Try Putting Down the Phone and Live in the Moment
A few years ago I came up with my first draft of a presentation that I call, “Etiquette for the Modern Engineer.” It is a professional development presentation that focuses on ways to make a good impression for technical professionals that may be a little socially inept. It has gone through some changes over time, but recently I have felt that a huge focus of the presentation needs to be on cell phone usage. While I too feel the pull of my electronic clutch to learn what everybody who is possibly connected to me thinks of the latest cute cat video, it is distracting us from being present with the people we are physically around.
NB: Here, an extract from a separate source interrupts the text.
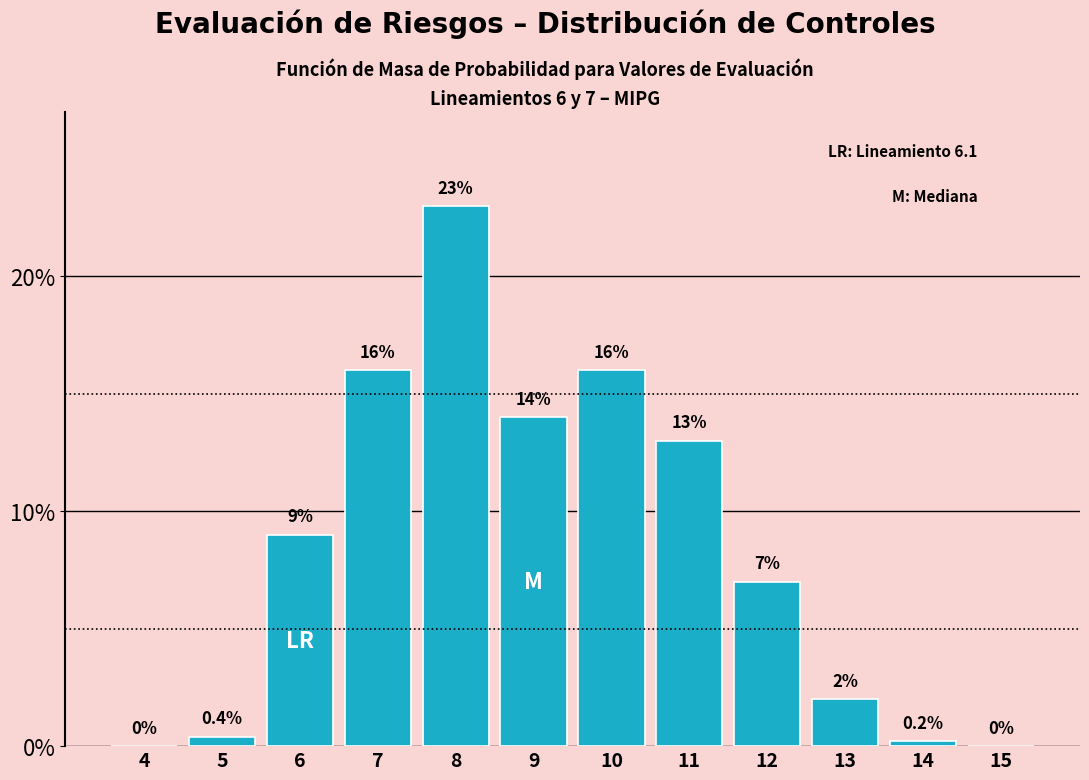

Reading left to right, transcribe all the data shown in this chart.

4=0.0	5=0.4	6=9.0	7=16.0	8=23.0	9=14.0	10=16.0	11=13.0	12=7.0	13=2.0	14=0.2	15=0.0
While I was working as a lifeguard at Blizzard Beach, I saw many people figure out how they can electronically capture the moments of floating down the lazy river but not just living in the moment with their families. Standing in the crowd at Magic Kingdom, when the fireworks shoot up in the air and explode, all these screens are pushed up to the sky to fuzzily record the Wishes experience of the night. In the workplace, sitting in a meeting I have seen executives pull out their phones and focus their attention on whatever is going on with the little screen, losing touch with the message of the group unintentionally (perhaps) making them feel like that meeting is not important. As a hiring manager, I have seen incoming team members fidget with their phone rather than make small talk and potentially build a relationship with their potential co-workers at networking events. Building relationships with the people around you is very important when it comes to building your career. Make an attempt to keep your phone away and live in the moment. Facebook can wait. The text message can wait.
Living in the moment is also called mindfulness. It is an intentional effort to be in the present. In the evenings I lay down with my kids before they go to bed. My daughter usually opens with, what do you want to talk about? It is these moments that we can bond and I experience the joy of learning her thoughts and perspective while letting her know that she is important to me. I value her time.
There are apps that you can install on your phone to give you an idea on how much time you spend on your phone. One such app is called Moments. Moments claims that people that install their apps realize the time they spend not focused on the people around them and will reduce their time by 20%. I challenge you to consider your time spent and strive to live in the moment, to be Mindful.